Ontario’s Report On The Future of Work And Employment Benefits
In this feature, we apply the principles, values, and virtues of Catholic social teaching to the analysis of a contemporary issue or news of public relevance. For a summary of these core teachings of our faith, click here.
APPLYING CATHOLIC SOCIAL TEACHING TO: ONTARIO’S REPORT ON THE FUTURE OF WORK AND EMPLOYMENT BENEFITS
Report: The future of work in Ontario, Ontario Workforce Recovery Advisory Committee
The nature of work is changing. The COVID-19 pandemic has helped drive a transformation in the ways Canadians work—bringing to bear new questions about the dignity of work, most especially for essential workers like healthcare staff and grocery store workers, those working primarily from home, or the many whose lost working hours due to lockdowns, relying more than ever on precarious work. Remote work has increased, as has work in the gig economy—whether app-based delivery services, or otherwise. The Government of Ontario launched a Workforce Recovery Advisory Committee to analyze the many shifting realities of the labour market and propose changes to various government programs that support workers.
The Government of Ontario has announced it intends to implement several of the committee’s recommendations, including:
- Appointing an expert to design and test a portable benefits program, where contributors could be employers, workers, and the government;
- Introduce the “right to disconnect” from work email and work obligations after regular hours, to enhance work-life balance; and,
- Give basic employment rights to gig or platform workers in the app-based space, like termination pay, minimum wage, regular payment of wages, and more.
OUR ANALYSIS:
CST CONCEPT—THE DIGNITY OF WORK
The Compendium of the Social Doctrine of the Church says that work has a “particular dignity” which makes it more than just an impersonal element of productivity. Work, it says, “is an expression of the person.” The final goal of work is the human person—work must be oriented to the subject who performs it. That’s why the dignity of work is tied so crucially to the dignity of the human person—work is at the heart of who we are, as co-creators with God, in the model of Christ, who also worked.
That’s why it is crucial that work be dignifying. Work, says the Compendium, is “superior to every other factor connected with productivity”, especially in regard to capital—referring, of course, to the money and other material goods which are products or elements of the economy. In Part 279, the Compendium states that:
The relationship between labour and capital often shows traits of antagonism that take on new forms with the changing of social and economic contexts. In the past, the origin of the conflict between capital and labour was found above all “in the fact that the workers put their powers at the disposal of the entrepreneurs, and these, following the principle of maximum profit, tried to establish the lowest possible wages for the work done by the employees”. In our present day, this conflict shows aspects that are new and perhaps more disquieting: scientific and technological progress and the globalization of markets, of themselves a source of development and progress, expose workers to the risk of being exploited by the mechanisms of the economy and by the unrestrained quest for productivity.

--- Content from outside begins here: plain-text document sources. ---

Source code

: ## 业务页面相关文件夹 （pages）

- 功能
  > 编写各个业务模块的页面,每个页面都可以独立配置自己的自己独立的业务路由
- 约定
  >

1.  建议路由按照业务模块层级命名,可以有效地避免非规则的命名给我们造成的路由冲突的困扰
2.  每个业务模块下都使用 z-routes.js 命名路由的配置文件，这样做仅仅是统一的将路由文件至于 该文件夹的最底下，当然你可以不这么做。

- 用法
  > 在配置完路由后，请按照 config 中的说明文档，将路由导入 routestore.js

This is important context in considering efforts—such as Ontario’s—to address the new realities of working that we engage in today. It used to be common for workers to remain with the same firm their entire lives, to be part of unionized workplaces, to have access to steadier and more consistent work. Today we see a proliferation of work that does not rely on traditional employment hours, or regular wages. Instead, time is banked, tips are depended on, hours are determined by the employee rather than the employer. Yet benefits programs in Ontario are often tied to such traditional employment. For less traditional employees—like those in app-based companies—benefits are harder to come by.
We must consider—for the sake of solidarity and the dignity of work, how can we reform these programs, so they capture the full measure of employment categories today?
CST RIGHT—REST FROM WORK
The Compendium states that “rest from work is a right.” This right goes back to Scripture, as even God rested after seven days of good work creating the world in Genesis. Human beings must have sufficient rest and free time for family, cultural, social and religious life. All of these are critical to a full, human life, lived in community and in service to others.
One of the great challenges of the modern economy is how totalizing work can be. For many professionals especially, constant access to work email and the blurring of regular working hours can lead to far more work done than is renumerated for. The pandemic has accelerated these trends—as more and more work from home, more and more the lines between work and home have disappeared.
The so-called “right to disconnect” and laws supporting it have appeared in recent years, ensuring that employers cannot contact or engage their employees outside of working hours. Can this be considered an expression or a fruit of Catholic social teaching’s “right to rest from work”? Others might have different views, but for myself, I believe so, and I would like to see a deepening conversation about this Catholic principle of a right to rest.
One famous Catholic writer, Josef Pieper, wrote a book called Leisure as the Basis of Culture. He writes that:
“The ability to be ‘at leisure’ is one of the basic powers of the human soul… the power to be at leisure is the power to step beyond the working world and win contact with those superhuman, life-giving forces that can send us, renewed and alive again, into the busy world of work…”
Here again we come back to the Compendium. Rest is needed to make possible so much of life—participation in the life of the Church, participation in culture, social life, relationships, friendships, family life, the list goes on. How do we protect it?